Multi-party structures disrupt normal market information exchange about service definition, cost, and quality. The result is an endless and constantly changing set of definitions, rules and regulations, and third parties defining the experience. 

If healthcare was a sentence, “patient” would be the object and not the subject or the verb. Even if we substitute “person” or “consumer” for the patient, the way healthcare is delivered always makes the person receiving the service the object of action by somebody else. Given the asymmetry of knowledge, experience, and professional control structure, could it ever be otherwise? 

If we add the complexity of payment, we see the “patient-person-consumer” has limitations on what services are available, who delivers them, and under what conditions because what action is done is pre-determined by somebody, not the patient. What’s different is that there are many, many people and not a single source like the government. 

So far, the idea of healthcare as patient-centric seems far-fetched. Aspirational at best. A mere marketing concept. A feel-good-ism. 

A work of great influence on the understanding of health care delivery in our culture is the historical account rendered in The Social Transformation of American Medicine by Paul Starr, 1982. This book details how healthcare evolved in the US up to about 1980. It documents an evolution from profession-centric to institution-centric to corporate-centric, the dawn of the Healthcare Cartel and the medical-industrial complex. 

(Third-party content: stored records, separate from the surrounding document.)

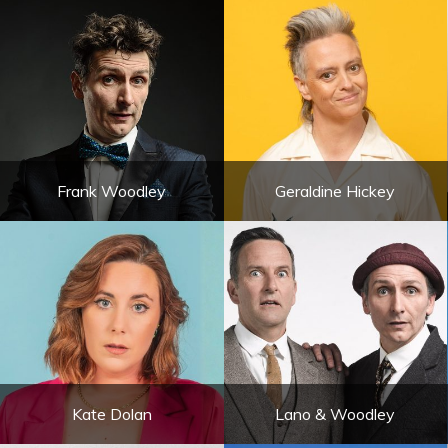
Frank Woodley
Geraldine Hickey
Kate Dolan
Lano & Woodley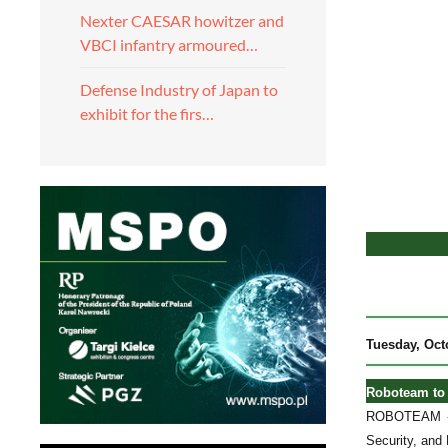
Nexter CAESAR howitzer and
VBCI infantry armoured…
Defense Industry of Japan to
exhibit for the firs…
Tuesday
, Oct
Roboteam to 
ROBOTEAM - a
Security, and 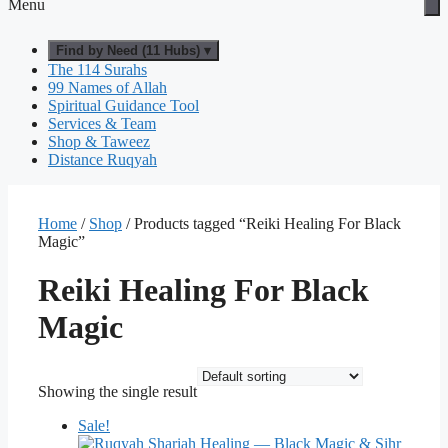
Menu
Find by Need (11 Hubs) ▾
The 114 Surahs
99 Names of Allah
Spiritual Guidance Tool
Services & Team
Shop & Taweez
Distance Ruqyah
Home
/
Shop
/ Products tagged “Reiki Healing For Black
Magic”
Reiki Healing For Black
Magic
Showing the single result
Sale!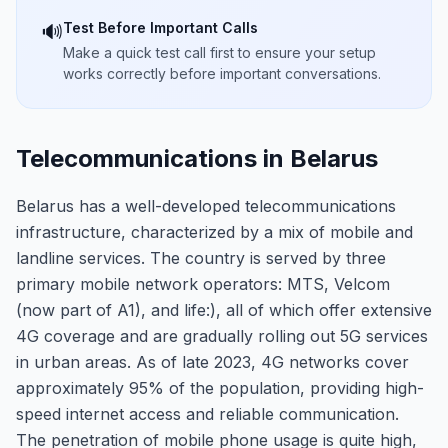
Test Before Important Calls
🔊
Make a quick test call first to ensure your setup
works correctly before important conversations.
Telecommunications in Belarus
Belarus has a well-developed telecommunications
infrastructure, characterized by a mix of mobile and
landline services. The country is served by three
primary mobile network operators: MTS, Velcom
(now part of A1), and life:), all of which offer extensive
4G coverage and are gradually rolling out 5G services
in urban areas. As of late 2023, 4G networks cover
approximately 95% of the population, providing high-
speed internet access and reliable communication.
The penetration of mobile phone usage is quite high,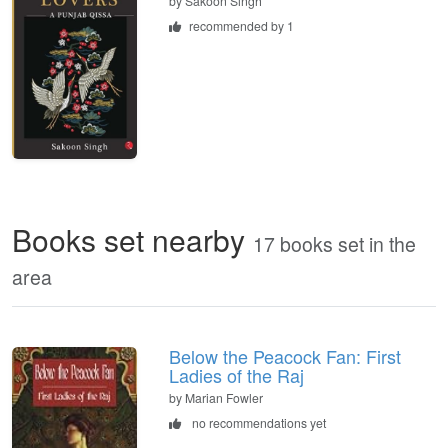
by
Sakoon Singh
recommended by 1
Books set nearby
17 books set in the
area
Below the Peacock Fan: First
Ladies of the Raj
by Marian Fowler
no recommendations yet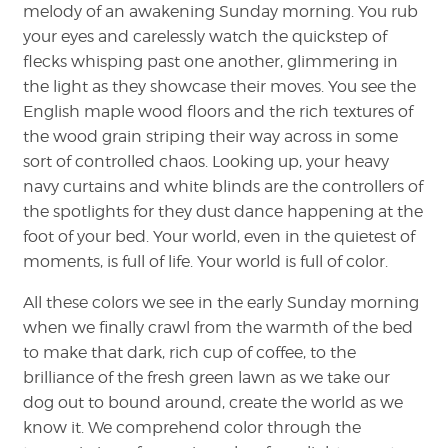
melody of an awakening Sunday morning. You rub
your eyes and carelessly watch the quickstep of
flecks whisping past one another, glimmering in
the light as they showcase their moves. You see the
English maple wood floors and the rich textures of
the wood grain striping their way across in some
sort of controlled chaos. Looking up, your heavy
navy curtains and white blinds are the controllers of
the spotlights for they dust dance happening at the
foot of your bed. Your world, even in the quietest of
moments, is full of life. Your world is full of color.
All these colors we see in the early Sunday morning
when we finally crawl from the warmth of the bed
to make that dark, rich cup of coffee, to the
brilliance of the fresh green lawn as we take our
dog out to bound around, create the world as we
know it. We comprehend color through the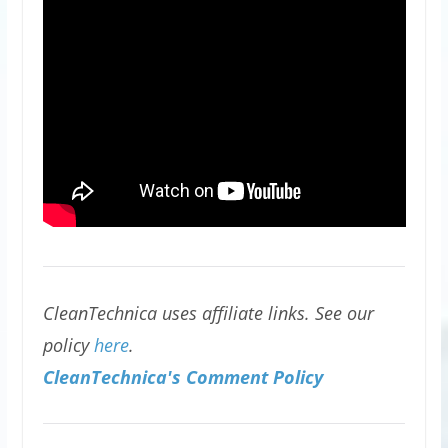
CleanTechnica uses affiliate links. See our
policy
here
.
CleanTechnica's Comment Policy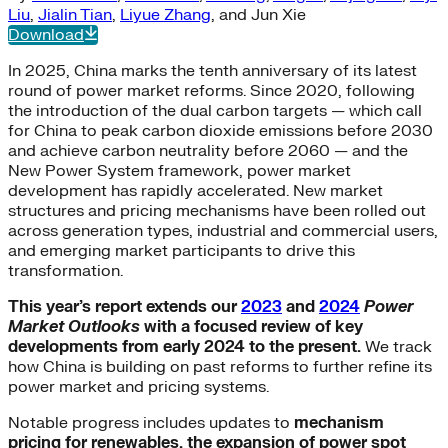
Liu
,
Jialin Tian
,
Liyue Zhang
, and
Jun Xie
Download
In 2025, China marks the tenth anniversary of its latest
round of power market reforms. Since 2020, following
the introduction of the dual carbon targets — which call
for China to peak carbon dioxide emissions before 2030
and achieve carbon neutrality before 2060 — and the
New Power System framework, power market
development has rapidly accelerated. New market
structures and pricing mechanisms have been rolled out
across generation types, industrial and commercial users,
and emerging market participants to drive this
transformation.
This year’s report extends our
2023
and
2024
Power
Market Outlooks
with a focused review of key
developments from early 2024 to the present.
We track
how China is building on past reforms to further refine its
power market and pricing systems.
Notable progress includes updates to
mechanism
pricing for renewables, the expansion of power spot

After 1980, one could add administrative-centric as DRG’s and other government programs began to drive what constitutes payment for defined services. The influence of government along with its corporate-sponsored large health plan distribution system can now be thought of as a payment-centric model of healthcare.

It has been often mused that even if someone had a cure for cancer, it couldn’t be used if it didn’t have a CPT code (government recognized payment code). No care happens without payment assurance. Assurance comes from somebody else and not the person who needs the service. 

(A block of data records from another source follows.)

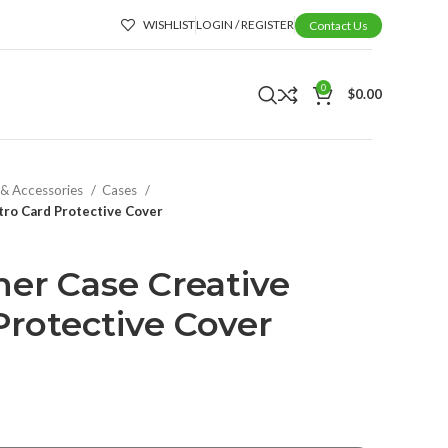
WISHLIST
LOGIN / REGISTER
Contact Us
0
$
0.00
 & Accessories
Cases
tro Card Protective Cover
her Case Creative
Protective Cover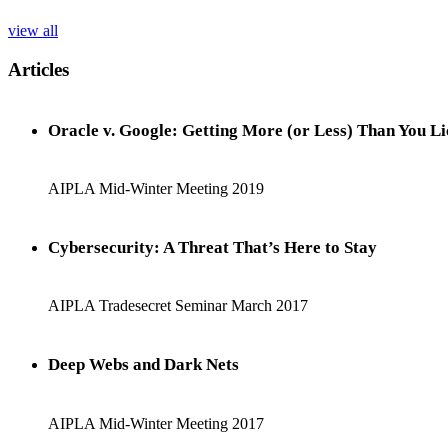
view all
Articles
Oracle v. Google: Getting More (or Less) Than You L
AIPLA Mid-Winter Meeting 2019
Cybersecurity: A Threat That’s Here to Stay
AIPLA Tradesecret Seminar March 2017
Deep Webs and Dark Nets
AIPLA Mid-Winter Meeting 2017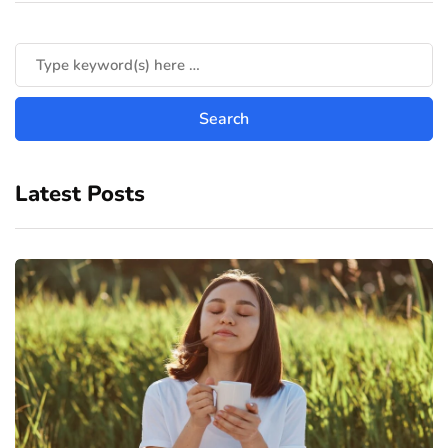
Latest Posts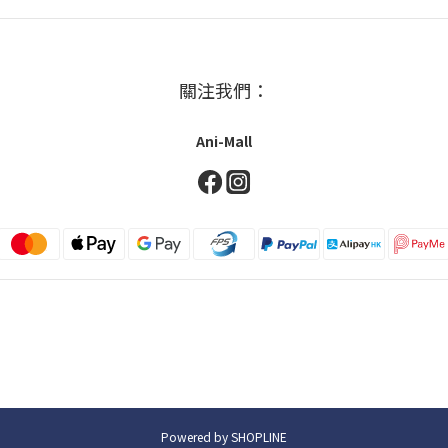
關注我們：
Ani-Mall
Powered by SHOPLINE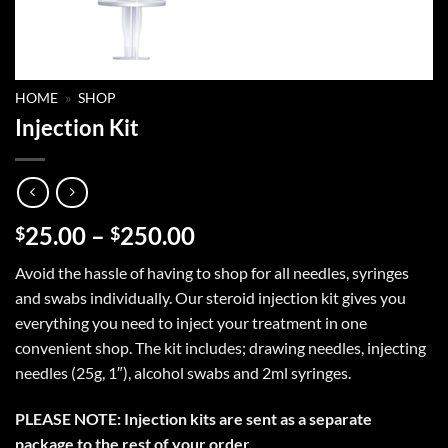
HOME
»
SHOP
Injection Kit
Price
25.00
–
250.00
$
$
range:
Avoid the hassle of having to shop for all needles, syringes
$25.00
and swabs individually. Our steroid injection kit gives you
through
everything you need to inject your treatment in one
$250.00
convenient shop. The kit includes; drawing needles, injecting
needles (25g, 1″), alcohol swabs and 2ml syringes.
PLEASE NOTE: Injection kits are sent as a separate
package to the rest of your order.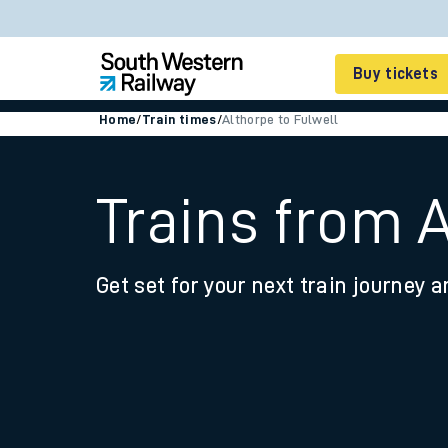
Buy tickets
Home
/
Train times
/
Althorpe to Fulwell
Cheap train tickets
Season tickets
Trains from 
Smart tickets
Get set for your next train journey a
Ticket types
Tap2Go pay as you go
Railcards and discou
How to buy train tic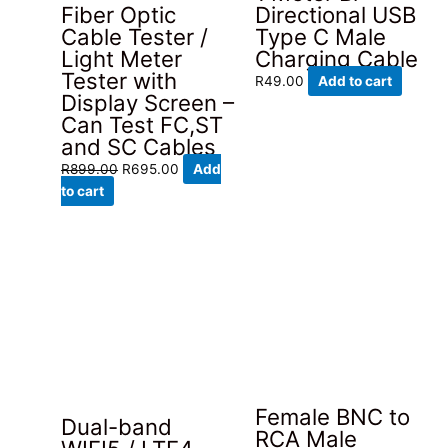
Fiber Optic
Directional USB
Cable Tester /
Type C Male
Light Meter
Charging Cable
Tester with
R
49.00
Add to cart
Display Screen –
Can Test FC,ST
and SC Cables
Original
Current
R
899.00
R
695.00
Add
price
price
to cart
was:
is:
R899.00.
R695.00.
Female BNC to
Dual-band
RCA Male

Patient-centric, which so far in our history has never existed, is now reduced not to a definition or set of actions or shared authority or agency, but to a series of descriptors. 

In general, the descriptions are a series of attributes that focus on what a patient wants or needs…as interpreted by health professionals and delivered through a payment-centric system. But throw in “holistically” or “individualized” or “shared-decision making “and you get the picture.  

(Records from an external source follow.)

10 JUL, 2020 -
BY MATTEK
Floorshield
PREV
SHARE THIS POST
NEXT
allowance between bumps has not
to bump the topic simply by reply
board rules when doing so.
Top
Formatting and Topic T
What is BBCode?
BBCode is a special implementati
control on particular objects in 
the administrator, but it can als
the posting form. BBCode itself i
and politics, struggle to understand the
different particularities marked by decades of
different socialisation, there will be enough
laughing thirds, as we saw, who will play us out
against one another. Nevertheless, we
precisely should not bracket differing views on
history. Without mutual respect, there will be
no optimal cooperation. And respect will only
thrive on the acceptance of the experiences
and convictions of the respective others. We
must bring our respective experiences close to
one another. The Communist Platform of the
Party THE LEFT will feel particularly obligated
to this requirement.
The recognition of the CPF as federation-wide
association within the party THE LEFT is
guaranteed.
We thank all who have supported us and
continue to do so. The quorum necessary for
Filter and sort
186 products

How could there be actual patient-centric healthcare? Through realigning the healthcare market such that the health service and the payment for the service occur between the same two parties. Like other markets. Where choice and accountability are distributed and shared. 

If patients had to pay directly for each service delivered then providers of service would begin to focus on patients in the same way any business focuses on delivering customer service. This is not the same as regulation-free healthcare, but it would cause more focus on patients-persons-consumers. And the power asymmetry between professional control structure and patients would become more equal. 

Changing the payment system for healthcare is not likely to happen in the US. We are talking about altering a $4 Trillion size ox. It is most likely that payment-centric healthcare will always dominate over patient-centric healthcare. 

But who knows? If knowledge is power, perhaps we will eventually see a change through distributed knowledge and greater transparency.